Executive Summary

Infection Control in Healthcare Personnel: Infrastructure and Routine Practices for Occupational Infection Prevention and Control Services (2019)

Abbreviations
  • ADA = Americans with Disabilities Act
  • HCO = Healthcare Organization
  • HCP = Healthcare Personnel
  • HICPAC = Healthcare Infection Control Practices Advisory Committee
  • IPC = Infection Prevention and Control
  • OHS = Occupational Health Services

This document, Infection Control in Healthcare Personnel: Infrastructure and Routine Practices for Occupational Infection Prevention and Control Services, is an update of four sections of Part I of the Guideline for infection control in health care personnel, 1998 (“1998 Guideline“) and their corresponding recommendations in Part II:

  • C. Infection Control Objectives for a Personnel Health Service
  • D. Elements of a Personnel Health Service for Infection Control
  • H. Emergency-Response Personnel
  • J. The Americans With Disabilities Act

Recommendations in other sections of the 1998 Guideline are current.

Those sections described the infrastructure and routine practices of Occupational Health Services (OHS) for providing occupational infection prevention and control (IPC) services to healthcare personnel (HCP), as well as special considerations associated with emergency response personnel and provisions in the Americans with Disabilities Act (ADA) that are relevant to OHS.

The updated recommendations in this document are aimed at the leaders and staff of OHS and the administrators and leaders of healthcare organizations (HCO) and are intended to facilitate the provision of occupational IPC services to HCP. The recommendations address eight IPC elements of OHS:

  1. Leadership and management
  2. Communication and collaboration
  3. Assessment and reduction of risks for infection among HCP populations
  4. Medical evaluations
  5. Occupational IPC education and training
  6. Immunization programs
  7. Management of potentially infectious exposures and illnesses
  8. Management of HCP health records

In this document, “OHS” is used synonymously with “Employee Health,” “Employee Health Services,” “Employee Health and Safety,” “Occupational Health,” and other such programs. OHS refers to the group, department, or program that addresses many aspects of health and safety in the workplace for HCP, including the provision of clinical services for work-related injuries, exposures, and illnesses. In healthcare settings, OHS addresses workplace hazards including communicable diseases; slips, trips, and falls; patient handling injuries; chemical exposures; HCP burnout; and workplace violence.

The term “HCP” refers to all paid and unpaid persons serving in healthcare settings who have the potential for direct or indirect exposure to patients or infectious materials, including body substances; contaminated medical supplies, devices, and equipment; contaminated environmental surfaces; or contaminated air. For this document, HCP does not include dental healthcare personnel, autopsy personnel, and clinical laboratory personnel, as recommendations to address occupational IPC for these personnel are available elsewhere.

The term “healthcare settings” refers to places where healthcare is delivered and includes, but is not limited to, acute care facilities, long-term acute care facilities, inpatient rehabilitation facilities, nursing homes and assisted living facilities, home healthcare, vehicles where healthcare is delivered (e.g., mobile clinics), and outpatient facilities, such as dialysis centers, physician offices, and others.
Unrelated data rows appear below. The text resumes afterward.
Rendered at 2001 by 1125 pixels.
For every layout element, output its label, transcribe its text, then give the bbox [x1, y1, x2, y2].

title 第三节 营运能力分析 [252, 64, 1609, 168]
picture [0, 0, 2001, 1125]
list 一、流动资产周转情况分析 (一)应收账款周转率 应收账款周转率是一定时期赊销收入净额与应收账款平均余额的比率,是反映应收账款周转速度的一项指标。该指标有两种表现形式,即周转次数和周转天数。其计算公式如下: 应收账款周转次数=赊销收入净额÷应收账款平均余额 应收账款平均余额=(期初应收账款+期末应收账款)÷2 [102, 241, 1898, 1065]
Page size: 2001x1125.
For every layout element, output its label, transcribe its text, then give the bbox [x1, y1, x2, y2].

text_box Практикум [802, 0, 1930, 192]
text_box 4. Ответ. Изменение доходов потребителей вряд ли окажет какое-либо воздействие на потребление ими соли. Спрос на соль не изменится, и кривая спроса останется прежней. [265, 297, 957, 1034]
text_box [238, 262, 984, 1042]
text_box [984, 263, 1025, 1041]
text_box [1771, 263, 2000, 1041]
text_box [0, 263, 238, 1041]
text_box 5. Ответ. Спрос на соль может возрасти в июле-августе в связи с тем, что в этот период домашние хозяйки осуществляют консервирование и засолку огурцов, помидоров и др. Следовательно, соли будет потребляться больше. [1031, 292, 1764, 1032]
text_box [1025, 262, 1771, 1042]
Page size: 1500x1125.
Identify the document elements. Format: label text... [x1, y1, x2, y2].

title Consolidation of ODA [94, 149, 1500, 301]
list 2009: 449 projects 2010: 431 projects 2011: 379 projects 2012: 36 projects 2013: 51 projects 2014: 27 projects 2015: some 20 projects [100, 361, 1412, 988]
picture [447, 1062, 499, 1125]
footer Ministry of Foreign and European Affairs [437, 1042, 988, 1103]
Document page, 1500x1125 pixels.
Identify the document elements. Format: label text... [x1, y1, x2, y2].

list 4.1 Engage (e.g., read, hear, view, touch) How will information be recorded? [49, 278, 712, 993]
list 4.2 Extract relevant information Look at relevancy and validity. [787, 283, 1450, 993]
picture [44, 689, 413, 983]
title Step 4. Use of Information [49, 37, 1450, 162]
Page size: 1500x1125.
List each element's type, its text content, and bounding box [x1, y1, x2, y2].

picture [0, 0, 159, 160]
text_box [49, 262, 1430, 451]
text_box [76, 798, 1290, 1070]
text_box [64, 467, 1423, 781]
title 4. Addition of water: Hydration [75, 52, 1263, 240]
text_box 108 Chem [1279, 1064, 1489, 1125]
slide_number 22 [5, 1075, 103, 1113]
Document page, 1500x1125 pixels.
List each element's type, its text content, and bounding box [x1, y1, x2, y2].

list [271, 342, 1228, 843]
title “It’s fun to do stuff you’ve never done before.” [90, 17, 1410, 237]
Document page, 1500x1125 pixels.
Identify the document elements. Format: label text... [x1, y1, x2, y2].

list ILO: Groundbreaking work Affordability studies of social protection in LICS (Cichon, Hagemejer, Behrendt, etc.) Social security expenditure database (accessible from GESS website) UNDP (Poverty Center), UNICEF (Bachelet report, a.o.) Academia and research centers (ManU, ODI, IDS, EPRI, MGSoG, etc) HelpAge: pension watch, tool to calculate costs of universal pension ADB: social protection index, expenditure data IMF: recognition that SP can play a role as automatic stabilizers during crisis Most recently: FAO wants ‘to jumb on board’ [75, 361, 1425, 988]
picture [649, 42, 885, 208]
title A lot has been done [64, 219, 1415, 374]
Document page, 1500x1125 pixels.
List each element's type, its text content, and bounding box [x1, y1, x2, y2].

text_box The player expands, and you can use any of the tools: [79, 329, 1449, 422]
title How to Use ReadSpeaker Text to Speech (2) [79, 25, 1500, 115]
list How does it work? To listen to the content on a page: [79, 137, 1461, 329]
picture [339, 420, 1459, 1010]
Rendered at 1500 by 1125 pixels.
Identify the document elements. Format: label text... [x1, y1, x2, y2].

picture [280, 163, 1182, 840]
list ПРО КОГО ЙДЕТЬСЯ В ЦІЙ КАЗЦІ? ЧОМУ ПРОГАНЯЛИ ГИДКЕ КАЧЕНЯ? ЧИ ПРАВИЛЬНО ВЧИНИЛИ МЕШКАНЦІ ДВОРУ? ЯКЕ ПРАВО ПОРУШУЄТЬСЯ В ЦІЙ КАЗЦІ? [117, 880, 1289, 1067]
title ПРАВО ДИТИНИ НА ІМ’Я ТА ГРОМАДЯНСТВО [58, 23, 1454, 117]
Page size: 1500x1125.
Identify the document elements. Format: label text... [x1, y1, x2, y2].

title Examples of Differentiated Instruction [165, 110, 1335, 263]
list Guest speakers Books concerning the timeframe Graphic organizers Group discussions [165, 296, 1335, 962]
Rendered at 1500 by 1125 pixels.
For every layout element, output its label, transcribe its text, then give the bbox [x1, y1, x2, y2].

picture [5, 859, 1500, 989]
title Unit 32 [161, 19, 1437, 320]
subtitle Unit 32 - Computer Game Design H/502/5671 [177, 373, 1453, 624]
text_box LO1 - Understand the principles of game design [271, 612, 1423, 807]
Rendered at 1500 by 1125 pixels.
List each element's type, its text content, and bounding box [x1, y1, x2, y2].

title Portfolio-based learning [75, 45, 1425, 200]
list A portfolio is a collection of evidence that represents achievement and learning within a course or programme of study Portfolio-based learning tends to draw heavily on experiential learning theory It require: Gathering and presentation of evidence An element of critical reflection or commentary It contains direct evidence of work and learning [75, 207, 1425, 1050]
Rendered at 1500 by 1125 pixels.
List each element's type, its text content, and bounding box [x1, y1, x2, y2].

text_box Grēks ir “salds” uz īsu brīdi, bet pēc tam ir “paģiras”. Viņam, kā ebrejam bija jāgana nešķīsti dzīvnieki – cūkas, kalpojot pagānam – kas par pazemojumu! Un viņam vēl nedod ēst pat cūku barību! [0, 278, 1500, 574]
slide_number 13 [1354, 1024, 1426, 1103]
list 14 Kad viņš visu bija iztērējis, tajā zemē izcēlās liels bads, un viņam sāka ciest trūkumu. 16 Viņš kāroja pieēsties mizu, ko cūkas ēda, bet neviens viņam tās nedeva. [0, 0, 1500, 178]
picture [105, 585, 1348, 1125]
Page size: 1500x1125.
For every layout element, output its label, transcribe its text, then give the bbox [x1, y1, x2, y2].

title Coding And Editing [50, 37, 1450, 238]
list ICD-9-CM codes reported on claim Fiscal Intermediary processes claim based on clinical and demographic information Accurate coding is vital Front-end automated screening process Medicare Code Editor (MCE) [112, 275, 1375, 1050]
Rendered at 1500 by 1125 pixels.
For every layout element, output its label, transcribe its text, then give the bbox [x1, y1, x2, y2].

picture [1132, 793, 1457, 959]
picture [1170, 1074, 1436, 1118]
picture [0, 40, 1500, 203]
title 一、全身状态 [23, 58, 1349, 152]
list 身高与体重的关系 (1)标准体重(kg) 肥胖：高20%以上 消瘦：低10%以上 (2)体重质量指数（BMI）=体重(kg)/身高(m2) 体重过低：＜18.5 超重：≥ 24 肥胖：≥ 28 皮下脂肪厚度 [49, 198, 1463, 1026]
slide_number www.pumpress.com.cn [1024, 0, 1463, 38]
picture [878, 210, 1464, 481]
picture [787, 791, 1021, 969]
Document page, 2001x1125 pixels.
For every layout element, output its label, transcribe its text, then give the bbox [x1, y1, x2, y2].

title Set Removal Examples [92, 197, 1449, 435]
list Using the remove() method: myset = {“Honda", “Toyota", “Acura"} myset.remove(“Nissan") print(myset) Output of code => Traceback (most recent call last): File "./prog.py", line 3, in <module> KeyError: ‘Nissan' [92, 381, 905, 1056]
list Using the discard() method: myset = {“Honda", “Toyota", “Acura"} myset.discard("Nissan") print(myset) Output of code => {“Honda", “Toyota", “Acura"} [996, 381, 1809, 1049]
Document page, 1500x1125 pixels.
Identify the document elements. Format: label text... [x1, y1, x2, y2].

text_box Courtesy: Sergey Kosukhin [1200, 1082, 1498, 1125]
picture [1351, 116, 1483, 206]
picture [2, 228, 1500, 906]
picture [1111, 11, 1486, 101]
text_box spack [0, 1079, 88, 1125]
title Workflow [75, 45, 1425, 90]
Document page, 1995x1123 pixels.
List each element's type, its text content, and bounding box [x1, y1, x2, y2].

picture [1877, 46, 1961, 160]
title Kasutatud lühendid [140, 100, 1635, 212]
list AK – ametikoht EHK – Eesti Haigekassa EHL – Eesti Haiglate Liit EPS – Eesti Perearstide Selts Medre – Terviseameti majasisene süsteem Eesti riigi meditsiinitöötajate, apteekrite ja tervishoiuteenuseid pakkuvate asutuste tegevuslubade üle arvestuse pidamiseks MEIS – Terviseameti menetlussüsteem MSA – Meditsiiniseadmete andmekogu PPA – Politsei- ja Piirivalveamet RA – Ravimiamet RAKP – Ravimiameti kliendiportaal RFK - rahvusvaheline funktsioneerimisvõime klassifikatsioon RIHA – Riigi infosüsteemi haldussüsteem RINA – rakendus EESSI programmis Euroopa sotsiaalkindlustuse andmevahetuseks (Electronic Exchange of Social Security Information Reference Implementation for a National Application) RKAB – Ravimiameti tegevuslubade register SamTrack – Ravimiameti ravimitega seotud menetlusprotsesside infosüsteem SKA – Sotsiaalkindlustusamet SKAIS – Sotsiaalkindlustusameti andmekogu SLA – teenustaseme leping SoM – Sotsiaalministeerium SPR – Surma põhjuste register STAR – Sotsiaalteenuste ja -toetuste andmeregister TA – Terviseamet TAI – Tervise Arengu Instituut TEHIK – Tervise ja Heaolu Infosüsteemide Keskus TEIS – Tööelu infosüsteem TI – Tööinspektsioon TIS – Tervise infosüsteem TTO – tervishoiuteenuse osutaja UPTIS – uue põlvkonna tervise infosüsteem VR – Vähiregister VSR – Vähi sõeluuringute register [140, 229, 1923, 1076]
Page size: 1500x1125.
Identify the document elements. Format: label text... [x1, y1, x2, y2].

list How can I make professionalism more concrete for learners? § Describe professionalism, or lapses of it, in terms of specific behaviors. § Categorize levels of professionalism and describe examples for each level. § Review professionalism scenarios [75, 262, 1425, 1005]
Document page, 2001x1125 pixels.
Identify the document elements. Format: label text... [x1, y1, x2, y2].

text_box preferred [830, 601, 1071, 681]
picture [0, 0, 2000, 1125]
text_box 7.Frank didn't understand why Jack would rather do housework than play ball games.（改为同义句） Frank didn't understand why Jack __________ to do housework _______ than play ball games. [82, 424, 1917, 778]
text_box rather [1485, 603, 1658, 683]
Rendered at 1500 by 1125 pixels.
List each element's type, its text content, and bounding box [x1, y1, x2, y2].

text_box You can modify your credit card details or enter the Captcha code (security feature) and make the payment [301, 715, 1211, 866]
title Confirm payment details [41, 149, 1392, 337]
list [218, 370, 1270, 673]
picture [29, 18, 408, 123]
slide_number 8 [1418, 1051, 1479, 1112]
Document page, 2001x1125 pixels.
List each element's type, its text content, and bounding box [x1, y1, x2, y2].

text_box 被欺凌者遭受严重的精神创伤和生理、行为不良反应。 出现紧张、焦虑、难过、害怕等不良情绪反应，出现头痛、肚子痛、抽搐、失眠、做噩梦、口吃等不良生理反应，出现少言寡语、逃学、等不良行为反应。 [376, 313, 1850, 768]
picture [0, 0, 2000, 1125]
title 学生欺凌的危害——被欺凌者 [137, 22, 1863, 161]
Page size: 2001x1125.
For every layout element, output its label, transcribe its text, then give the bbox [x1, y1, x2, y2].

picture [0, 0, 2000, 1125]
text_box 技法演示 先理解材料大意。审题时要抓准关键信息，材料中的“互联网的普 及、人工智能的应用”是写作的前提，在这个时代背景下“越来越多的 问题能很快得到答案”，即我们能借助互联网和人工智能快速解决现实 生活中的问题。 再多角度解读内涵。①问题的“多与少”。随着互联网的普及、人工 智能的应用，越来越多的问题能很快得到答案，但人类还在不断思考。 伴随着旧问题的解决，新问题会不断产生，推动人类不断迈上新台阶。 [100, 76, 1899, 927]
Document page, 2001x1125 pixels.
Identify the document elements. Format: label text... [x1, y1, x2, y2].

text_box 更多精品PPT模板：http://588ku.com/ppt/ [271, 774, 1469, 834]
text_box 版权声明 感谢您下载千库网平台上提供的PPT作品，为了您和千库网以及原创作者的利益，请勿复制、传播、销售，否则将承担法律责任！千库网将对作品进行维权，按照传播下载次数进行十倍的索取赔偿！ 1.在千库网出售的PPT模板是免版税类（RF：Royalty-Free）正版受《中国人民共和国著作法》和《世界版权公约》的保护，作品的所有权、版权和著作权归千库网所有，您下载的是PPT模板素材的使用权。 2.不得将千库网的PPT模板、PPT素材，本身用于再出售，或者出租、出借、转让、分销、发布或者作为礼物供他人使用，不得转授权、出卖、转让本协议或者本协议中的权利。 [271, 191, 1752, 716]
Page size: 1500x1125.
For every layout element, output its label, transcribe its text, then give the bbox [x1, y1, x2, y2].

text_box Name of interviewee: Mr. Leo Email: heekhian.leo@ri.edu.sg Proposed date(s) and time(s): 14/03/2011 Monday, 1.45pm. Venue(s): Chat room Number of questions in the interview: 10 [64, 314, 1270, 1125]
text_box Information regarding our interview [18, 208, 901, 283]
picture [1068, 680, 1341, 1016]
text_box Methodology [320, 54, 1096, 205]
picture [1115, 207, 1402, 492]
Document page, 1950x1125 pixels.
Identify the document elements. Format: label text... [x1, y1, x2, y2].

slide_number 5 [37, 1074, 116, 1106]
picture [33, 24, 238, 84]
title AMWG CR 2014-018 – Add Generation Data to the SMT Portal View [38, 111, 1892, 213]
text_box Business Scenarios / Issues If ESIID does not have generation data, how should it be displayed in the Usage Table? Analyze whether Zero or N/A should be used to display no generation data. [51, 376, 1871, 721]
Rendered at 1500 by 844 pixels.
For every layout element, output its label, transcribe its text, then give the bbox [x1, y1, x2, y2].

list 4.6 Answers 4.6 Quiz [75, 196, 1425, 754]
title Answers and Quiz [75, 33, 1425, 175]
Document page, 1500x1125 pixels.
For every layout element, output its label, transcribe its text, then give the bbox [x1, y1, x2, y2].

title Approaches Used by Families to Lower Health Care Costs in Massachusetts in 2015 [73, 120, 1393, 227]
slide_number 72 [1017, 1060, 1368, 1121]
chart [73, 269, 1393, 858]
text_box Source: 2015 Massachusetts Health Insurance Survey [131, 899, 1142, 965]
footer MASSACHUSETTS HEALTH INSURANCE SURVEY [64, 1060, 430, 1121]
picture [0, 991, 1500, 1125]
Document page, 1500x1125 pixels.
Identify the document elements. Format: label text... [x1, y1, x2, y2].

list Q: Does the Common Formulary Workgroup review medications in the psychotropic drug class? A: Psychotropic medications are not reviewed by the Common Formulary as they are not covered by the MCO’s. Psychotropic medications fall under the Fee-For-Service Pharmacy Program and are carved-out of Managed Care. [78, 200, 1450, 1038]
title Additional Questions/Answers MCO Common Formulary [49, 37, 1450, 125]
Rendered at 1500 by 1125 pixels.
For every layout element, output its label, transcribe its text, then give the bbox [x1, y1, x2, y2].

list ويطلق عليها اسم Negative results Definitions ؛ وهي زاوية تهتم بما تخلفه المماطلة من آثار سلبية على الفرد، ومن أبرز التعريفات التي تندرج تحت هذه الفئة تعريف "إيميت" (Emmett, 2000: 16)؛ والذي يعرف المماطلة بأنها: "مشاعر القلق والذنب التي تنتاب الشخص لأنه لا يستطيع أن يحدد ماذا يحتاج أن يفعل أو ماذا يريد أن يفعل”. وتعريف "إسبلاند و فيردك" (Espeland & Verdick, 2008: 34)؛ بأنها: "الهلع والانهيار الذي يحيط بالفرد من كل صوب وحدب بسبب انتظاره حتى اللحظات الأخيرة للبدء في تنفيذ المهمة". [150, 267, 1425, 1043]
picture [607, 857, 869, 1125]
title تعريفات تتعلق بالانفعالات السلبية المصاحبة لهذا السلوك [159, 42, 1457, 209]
The infrastructure and delivery of healthcare to patients, and hence the provision of occupational IPC services to HCP, has changed since the publication of the 1998 Guideline. The recommendations in this document update the 1998 Guideline recommendations with:

  • a broader range of elements necessary for providing occupational IPC services to HCP;
  • applicability to the wider range of healthcare settings where patient care is now delivered, including hospital-based, long-term care, and outpatient settings such as ambulatory and home healthcare; and
  • expanded guidance on policies and procedures for occupational IPC services and strategies for delivering occupational IPC services to HCP.

New topics include:

  • administrative support and resource allocation for OHS by senior leaders and management,
  • service oversight by OHS leadership, and
  • use of performance measures to track occupational IPC services and guide quality improvement initiatives.

The recommendations are informed by a systematic literature review of recent articles consistent with current approaches in occupational IPC service delivery to HCP published in peer-reviewed journals or repositories of systematic reviews from January 2004-December 2015 and a review of occupational IPC guidelines, regulations, and standards. The recommendations are classified as good practice statements based upon the expert opinions of the authors and the Healthcare Infection Control Practices Advisory Committee (HICPAC).